What’s more, the various flies you’ll want to buy are all cheaper than most lures. Most quality flies cost around $1each—you would likely spend double on mediocre lures, a lot more for quality products.
The drawbacks of fly fishing depend greatly on the setting, and your time allotment. You need a lot of room to successfully fly fish. Casting is critical and requires ample room to swing the line back and forth to generate speed for distance. You could spend most of your fishing trip cutting flies out the trees if you don’t have enough room to cast. As a result of needing more room, you’ll find it’s much harder to perfect your cast. It takes a lot of patience and practice to fly fish properly, and you need the right setting to learn effectively.
Conversely, learning to cast a spinning outfit takes an afternoon. Depending on the kind of time you have available for your trip, this is definitely something you should consider if you’re just starting out.

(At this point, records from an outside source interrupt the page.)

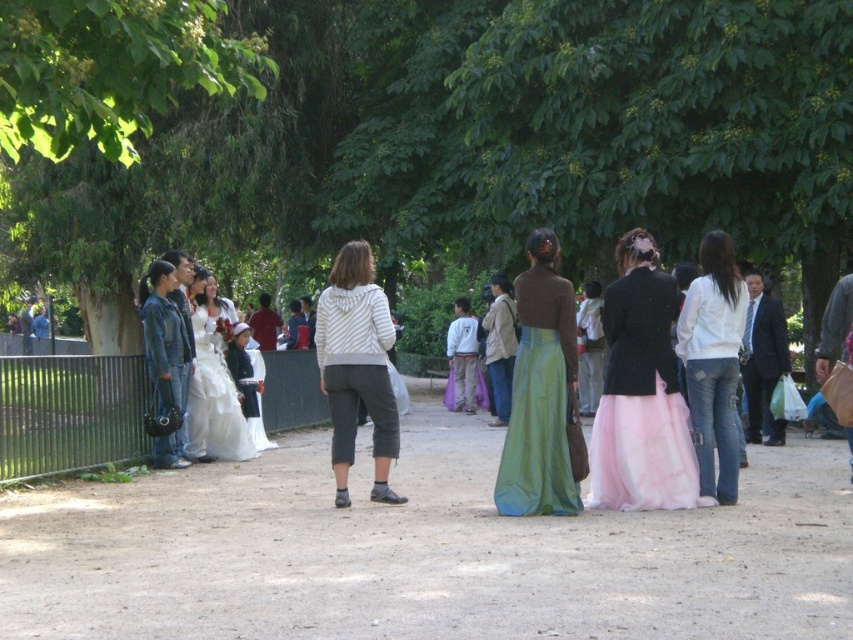
Question: Can you confirm if green metal fence at lower left is smaller than green satin dress at center?

Choices:
 (A) no
 (B) yes

Answer: (A)

Question: Which of the following is the farthest from the observer?

Choices:
 (A) green leafy tree at center
 (B) white satin dress at center
 (C) white striped sweater at center

Answer: (B)

Question: Is green leafy tree at center to the right of white satin dress at center from the viewer's perspective?

Choices:
 (A) no
 (B) yes

Answer: (B)

Question: Among these points, which one is farthest from the camera?

Choices:
 (A) (422, 253)
 (B) (213, 348)

Answer: (A)

Question: Among these objects, which one is farthest from the camera?

Choices:
 (A) white striped sweater at center
 (B) white satin dress at center
 (C) green metal fence at lower left
 (D) green leafy tree at center

Answer: (B)

Question: Where is white striped sweater at center located in relation to white satin dress at center in the image?

Choices:
 (A) left
 (B) right

Answer: (B)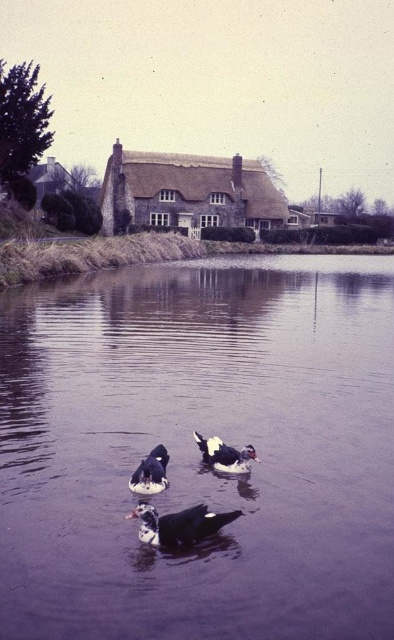
Question: Can you confirm if black glossy duck at center is thinner than white glossy duck at center?

Choices:
 (A) yes
 (B) no

Answer: (B)

Question: Which object appears farthest from the camera in this image?

Choices:
 (A) purple smooth water at center
 (B) white glossy duck at center
 (C) black glossy duck at center

Answer: (B)

Question: Is white glossy duck at center further to camera compared to black glossy duck at lower left?

Choices:
 (A) yes
 (B) no

Answer: (A)

Question: Is purple smooth water at center further to camera compared to black glossy duck at center?

Choices:
 (A) yes
 (B) no

Answer: (B)

Question: Which of these objects is positioned farthest from the white glossy duck at center?

Choices:
 (A) black glossy duck at center
 (B) black glossy duck at lower left

Answer: (A)

Question: Which of the following is the closest to the observer?

Choices:
 (A) black glossy duck at center
 (B) black glossy duck at lower left
 (C) purple smooth water at center
 (D) white glossy duck at center

Answer: (C)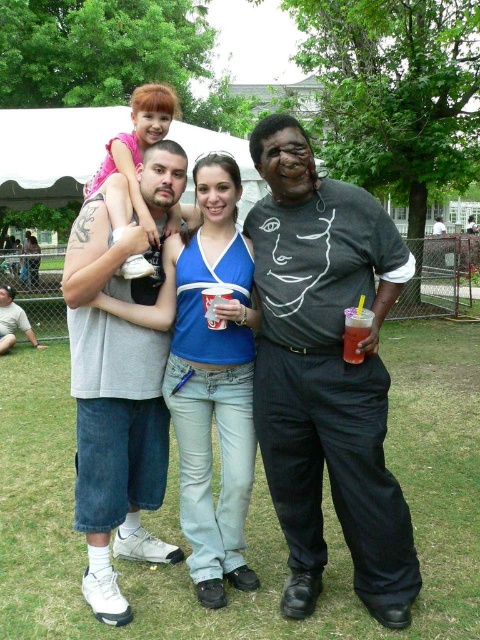
Based on the coordinates provided, which object is located at point (115, 408) in the image?

The gray cotton t shirt at center is located at point (115, 408).

You are a photographer trying to capture a photo of the blue denim jeans at center and the brushed metal water at bottle left. Which object should you focus on first if you want to ensure both are in focus without adjusting the camera settings?

The blue denim jeans at center is taller than the brushed metal water at bottle left, so focusing on the blue denim jeans at center first would help ensure both are in focus since it is the larger object.

You are standing at the point labeled as point (81, 225) and want to walk to the point labeled as point (231, 573). Which direction should you walk to reach your destination?

You should walk backward because point (81, 225) is in front of point (231, 573), so moving away from the direction you are facing would lead you towards the destination.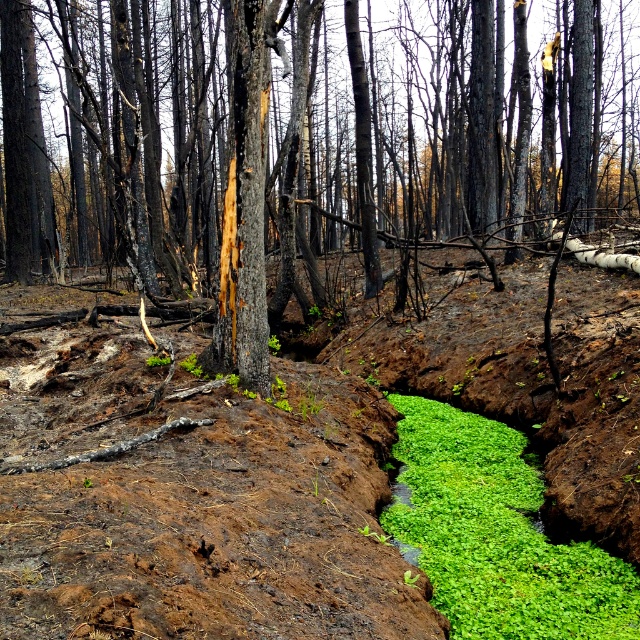
Question: Which of the following is the farthest from the observer?

Choices:
 (A) (67, 561)
 (B) (474, 19)
 (C) (557, 634)

Answer: (B)

Question: Can you confirm if charred bark tree at center is smaller than green leafy algae at center?

Choices:
 (A) yes
 (B) no

Answer: (B)

Question: Can you confirm if charred bark tree at center is wider than green leafy algae at center?

Choices:
 (A) no
 (B) yes

Answer: (B)

Question: Is charred bark tree at center smaller than green leafy algae at center?

Choices:
 (A) yes
 (B) no

Answer: (B)

Question: Which point is farther to the camera?

Choices:
 (A) charred bark tree at center
 (B) green leafy algae at center

Answer: (A)

Question: Which object is farther from the camera taking this photo?

Choices:
 (A) green leafy algae at center
 (B) charred bark tree at center

Answer: (B)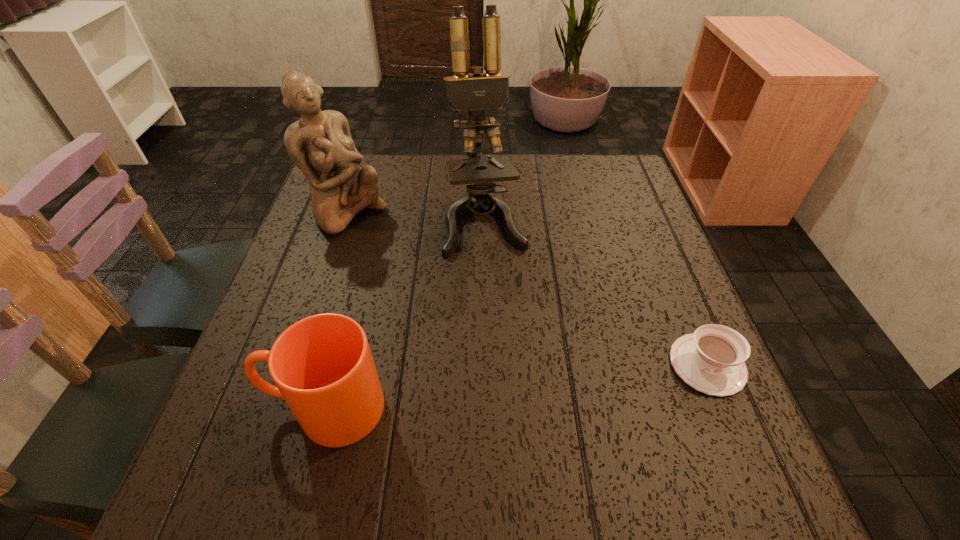
Locate an element on the screen. object that is at the near left corner is located at coordinates (322, 365).

Identify the location of object situated at the near right corner. This screenshot has height=540, width=960. (711, 360).

At what (x,y) coordinates should I click in order to perform the action: click on free space at the far edge of the desktop. Please return your answer as a coordinate pair (x, y). Looking at the image, I should click on (444, 201).

This screenshot has height=540, width=960. I want to click on vacant position at the near edge of the desktop, so click(520, 436).

Find the location of a particular element. The height and width of the screenshot is (540, 960). vacant space at the left edge of the desktop is located at coordinates (271, 332).

At what (x,y) coordinates should I click in order to perform the action: click on vacant space at the right edge of the desktop. Please return your answer as a coordinate pair (x, y). This screenshot has width=960, height=540. Looking at the image, I should click on (593, 214).

Where is `vacant area at the near right corner of the desktop`? The image size is (960, 540). vacant area at the near right corner of the desktop is located at coordinates (679, 407).

Where is `free space between the figurine and the tallest object`? This screenshot has width=960, height=540. free space between the figurine and the tallest object is located at coordinates pyautogui.click(x=417, y=218).

What are the coordinates of `free space that is in between the rightmost object and the mug` in the screenshot? It's located at (516, 387).

Locate an element on the screen. Image resolution: width=960 pixels, height=540 pixels. free space between the second shortest object and the microscope is located at coordinates (405, 315).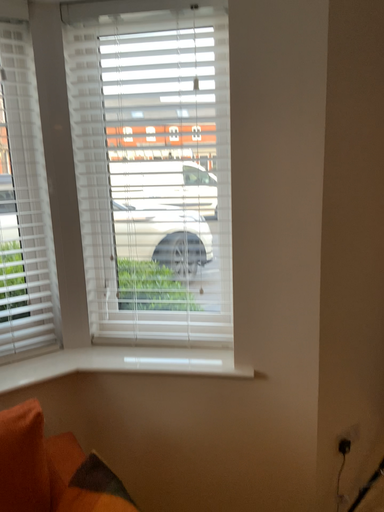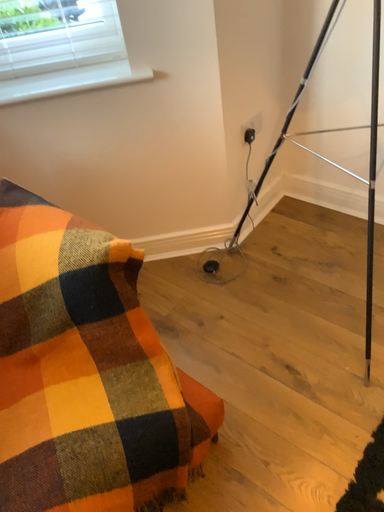
Question: How did the camera likely rotate when shooting the video?

Choices:
 (A) rotated left
 (B) rotated right

Answer: (B)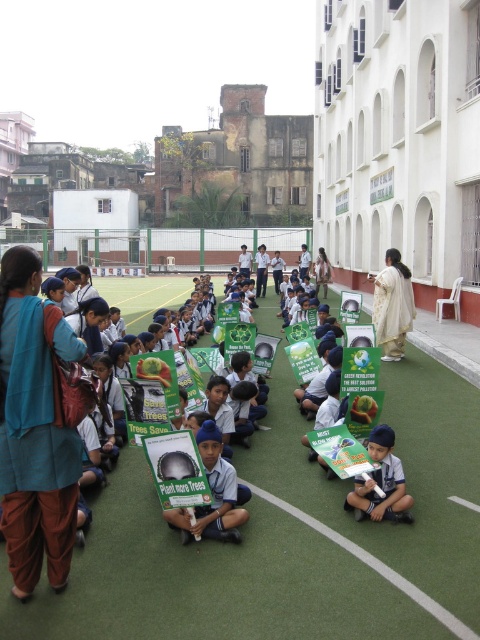
Can you confirm if white uniform child at center is shorter than white textured dress at center?

Incorrect, white uniform child at center's height does not fall short of white textured dress at center's.

Does white uniform child at center appear over white textured dress at center?

Incorrect, white uniform child at center is not positioned above white textured dress at center.

Who is more distant from viewer, [207,433] or [396,326]?

The point [396,326] is behind.

Image resolution: width=480 pixels, height=640 pixels. I want to click on white uniform child at center, so click(x=214, y=493).

Who is taller, white paper at center or white textured dress at center?

white paper at center

Can you confirm if white paper at center is wider than white textured dress at center?

Correct, the width of white paper at center exceeds that of white textured dress at center.

Is point (402, 472) positioned in front of point (377, 276)?

Yes, point (402, 472) is in front of point (377, 276).

The image size is (480, 640). In order to click on white paper at center in this screenshot , I will do `click(382, 481)`.

Can you confirm if blue cotton kurta at center is thinner than white uniform child at center?

Indeed, blue cotton kurta at center has a lesser width compared to white uniform child at center.

Is point (41, 472) in front of point (202, 506)?

That is True.

Identify the location of blue cotton kurta at center. (35, 428).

If you’re thinking about planning a fly fishing trip, or want to learn more about it, one of the best settings is in the Nantahala River, or Tuckasegee River in North Carolina. The beautiful country and Great Smoky Mountains are reason enough to take the trip, but these rivers also offer guided tours. There are also classes available to tech step-by-step instructions on how to tie the most effective flies!
Both fly and spin fishing have something to offer your river fishing trip. Hopefully these pros and cons will help make your choice a little easier.